Au centre de la boite, la petite bête était tranquille, ce qui me permit de l’observer plus attentivement. C’était véritablement une boule. Je n’y voyais pas autre chose que ses grands yeux ronds et scrutateurs. Il n’y avait pas de présence apparente de pattes, d’aile, de bec ou de gueule. Même nettoyé je n’aurai pas su dire si c’était une fourrure ou des plumes. Et puis, comme j’étais penché vers lui, à quelques centimètres à peine, l’animal émit un son ; un mélange de roucoulement et de cliquètements qui se termina en grondement qui ne fut pas sans rappeler le ronronnement félin.

Et, aussitôt, je fus assailli d’odeurs de la forêt ; humus, écorce, herbe coupée, champignon, chèvrefeuille, noisette et tapis de feuilles en décomposition.

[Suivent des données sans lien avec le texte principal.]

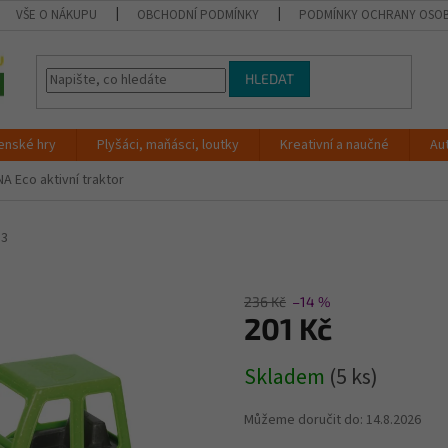
VŠE O NÁKUPU
OBCHODNÍ PODMÍNKY
PODMÍNKY OCHRANY OSOB
HLEDAT
enské hry
Plyšáci, maňásci, loutky
Kreativní a naučné
Au
NA Eco aktivní traktor
13
236 Kč
–14 %
201 Kč
Měrná
Skladem
(5 ks)
cena:
Můžeme doručit do:
14.8.2026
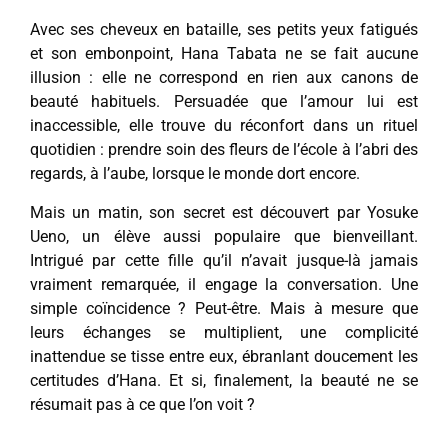
Avec ses cheveux en bataille, ses petits yeux fatigués
et son embonpoint, Hana Tabata ne se fait aucune
illusion : elle ne correspond en rien aux canons de
beauté habituels. Persuadée que l’amour lui est
inaccessible, elle trouve du réconfort dans un rituel
quotidien : prendre soin des fleurs de l’école à l’abri des
regards, à l’aube, lorsque le monde dort encore.
Mais un matin, son secret est découvert par Yosuke
Ueno, un élève aussi populaire que bienveillant.
Intrigué par cette fille qu’il n’avait jusque-là jamais
vraiment remarquée, il engage la conversation. Une
simple coïncidence ? Peut-être. Mais à mesure que
leurs échanges se multiplient, une complicité
inattendue se tisse entre eux, ébranlant doucement les
certitudes d’Hana. Et si, finalement, la beauté ne se
résumait pas à ce que l’on voit ?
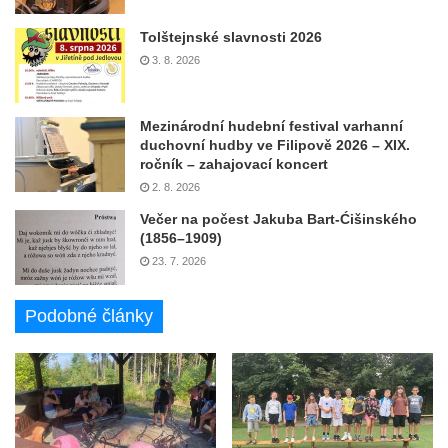
Tolštejnské slavnosti 2026
3. 8. 2026
Mezinárodní hudební festival varhanní
duchovní hudby ve Filipově 2026 – XIX.
ročník – zahajovací koncert
2. 8. 2026
Večer na počest Jakuba Bart-Ćišinského
(1856–1909)
23. 7. 2026
Podobné články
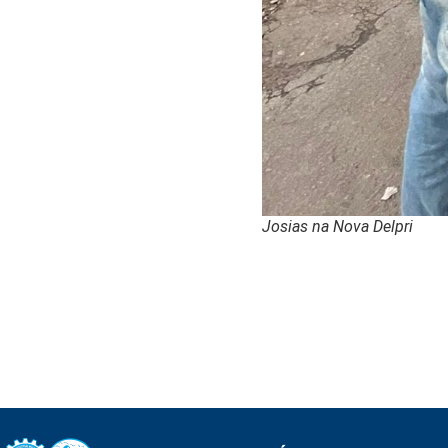
Josias na Nova Delpri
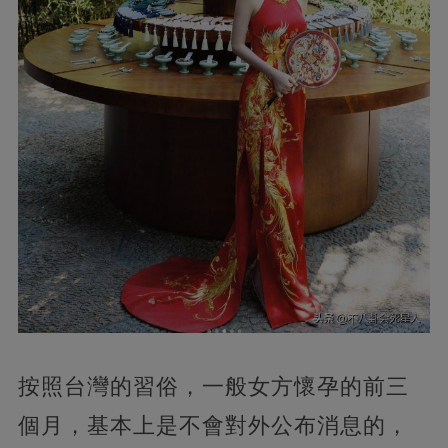
按照台灣的習俗，一般女方懷孕的前三
個月，基本上是不會對外公布消息的，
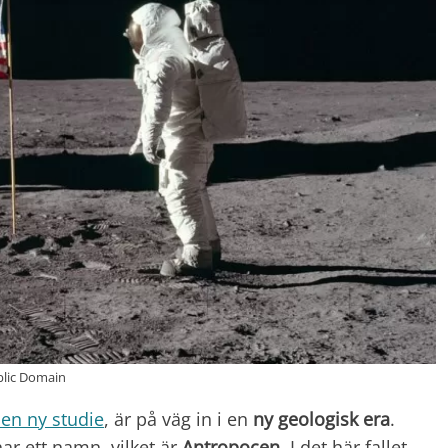
blic Domain
 en ny studie
, är på väg in i en
ny geologisk era
.
ar ett namn, vilket är
Antropocen
. I det här fallet,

Ce fut ma fille qui me ramena au présent :

« Papa, il peut dormir avec moi, Oscar ? »

Je me redressai et restai songeur un moment.

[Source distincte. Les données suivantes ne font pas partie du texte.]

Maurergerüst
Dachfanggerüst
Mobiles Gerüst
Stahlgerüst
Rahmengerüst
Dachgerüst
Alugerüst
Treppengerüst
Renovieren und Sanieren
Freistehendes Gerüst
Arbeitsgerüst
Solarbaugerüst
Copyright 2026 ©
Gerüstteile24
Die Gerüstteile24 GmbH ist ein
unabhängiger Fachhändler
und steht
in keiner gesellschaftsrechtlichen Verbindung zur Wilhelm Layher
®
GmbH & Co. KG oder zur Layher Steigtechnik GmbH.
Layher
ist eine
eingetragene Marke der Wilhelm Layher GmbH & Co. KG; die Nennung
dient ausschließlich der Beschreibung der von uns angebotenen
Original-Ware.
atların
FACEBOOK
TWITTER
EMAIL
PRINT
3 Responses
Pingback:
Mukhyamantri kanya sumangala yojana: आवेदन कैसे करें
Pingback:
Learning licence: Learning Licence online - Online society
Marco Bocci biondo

« Non, ma chérie. Oscar va rester dormir ici dans sa boite. On verra demain. » Pour la soirée et pour la nuit, l’étrange petite bestiole resterait dans sa boite en carton, fermée et percée d’aérations. Avec suffisamment d’eau et de nourriture diverse pour rassasier n’importe quel estomac, qu’il fut volatile, mammifère ou… autre.

Le lendemain matin, je vous l’avoue, j’avais à peu près complètement oublié notre singulier hôte. Mais pas ma fille. Je tartinais ma troisième biscotte avec l’attention du démineur pour qu’elle ne casse pas. Mon épouse savourait lentement son café, les yeux encore dans ses rêves lorsque ma furie adorée dégringola les escaliers et nous sauta au cou.

« Mamanpapa ! Je peux aller voir Oscar ? Est-ce qu’il a bien mangé ? Je pourrais aller jouer avec lui après ? »

M’interrogeant en silence sur ce qui pouvait bien précéder cet « après » je pris ma fille dans les bras et l’emportait au salon sur la table de laquelle la boite était restée toute la nuit.

Je posais mon adorable fardeau sur une chaise puis, sous le regard inquisiteur de la maîtresse autoproclamée du petit Oscar, je soulevais délicatement le couvercle.

Le papier journal était tel que nous l’avions étalé la veille. L’eau et la nourriture étaient là intouchées. Seul manquait l’occupant de la cellule. L’animal s’était volatilisé. Au sens propre.

J’ai craint une crise de larmes de la désormais petite orpheline et, à voir son air, c’était imminent lorsque nous fûmes tous les deux touchés par les fragrances forestières. Le regard dans le vide, ma fille et moi avons une dernière fois voyagé en rêve dans les paysages du minuscule esprit des bois. Comme un adieu. Ou un cadeau en remerciement.

Nous sommes souvent revenus dans cette maison des Cévennes, et notre fille devenue grande après nous. Nous n’avons jamais revu notre petit prisonnier d’une nuit. Mais à chaque ballade en forêt, ici ou ailleurs, chaque odeur éveillait en chacun de nous une courte ivresse.